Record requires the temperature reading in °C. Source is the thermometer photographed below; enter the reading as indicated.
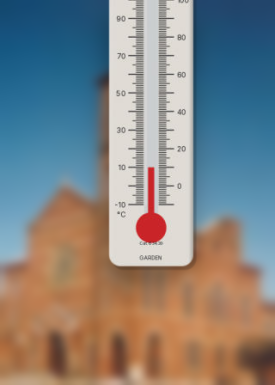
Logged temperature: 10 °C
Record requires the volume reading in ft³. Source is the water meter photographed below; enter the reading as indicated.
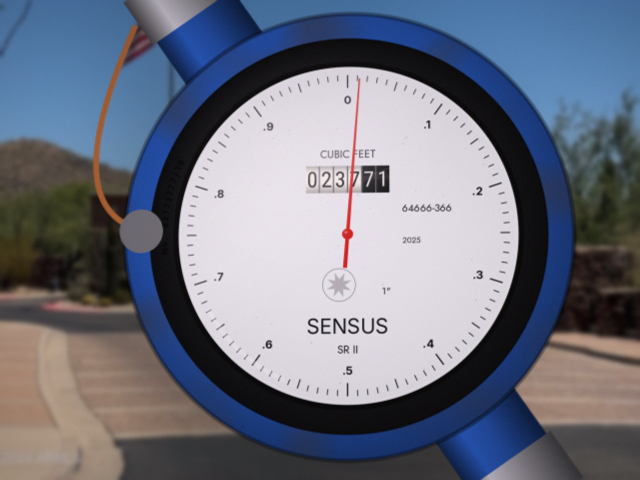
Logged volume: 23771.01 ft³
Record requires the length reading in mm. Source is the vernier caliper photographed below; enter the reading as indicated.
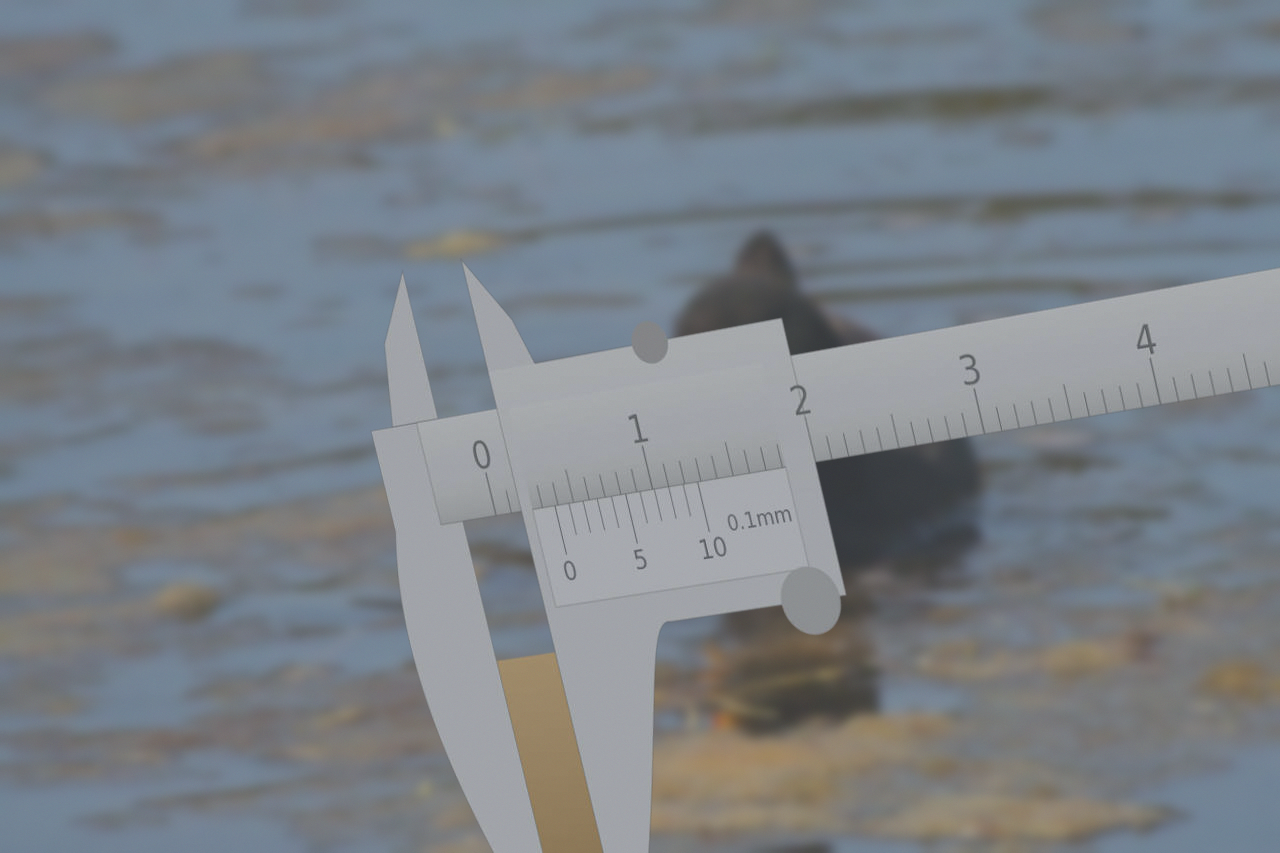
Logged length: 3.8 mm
■ ■ ■ ■ ■ ■ ■
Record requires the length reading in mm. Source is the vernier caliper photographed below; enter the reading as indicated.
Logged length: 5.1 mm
■ ■ ■ ■ ■ ■ ■
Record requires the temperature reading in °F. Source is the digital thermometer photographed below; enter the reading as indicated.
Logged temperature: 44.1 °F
■ ■ ■ ■ ■ ■ ■
*Exercise:* Rewrite the entries from the line containing "Record requires the temperature reading in °C." through the line containing "Logged length: 3.8 mm", replacing "photographed" with "pictured" and keeping everything else as it stands. Omit the pictures.

*Answer for this exercise:*
Record requires the temperature reading in °C. Source is the thermometer pictured below; enter the reading as indicated.
Logged temperature: 10 °C
Record requires the volume reading in ft³. Source is the water meter pictured below; enter the reading as indicated.
Logged volume: 23771.01 ft³
Record requires the length reading in mm. Source is the vernier caliper pictured below; enter the reading as indicated.
Logged length: 3.8 mm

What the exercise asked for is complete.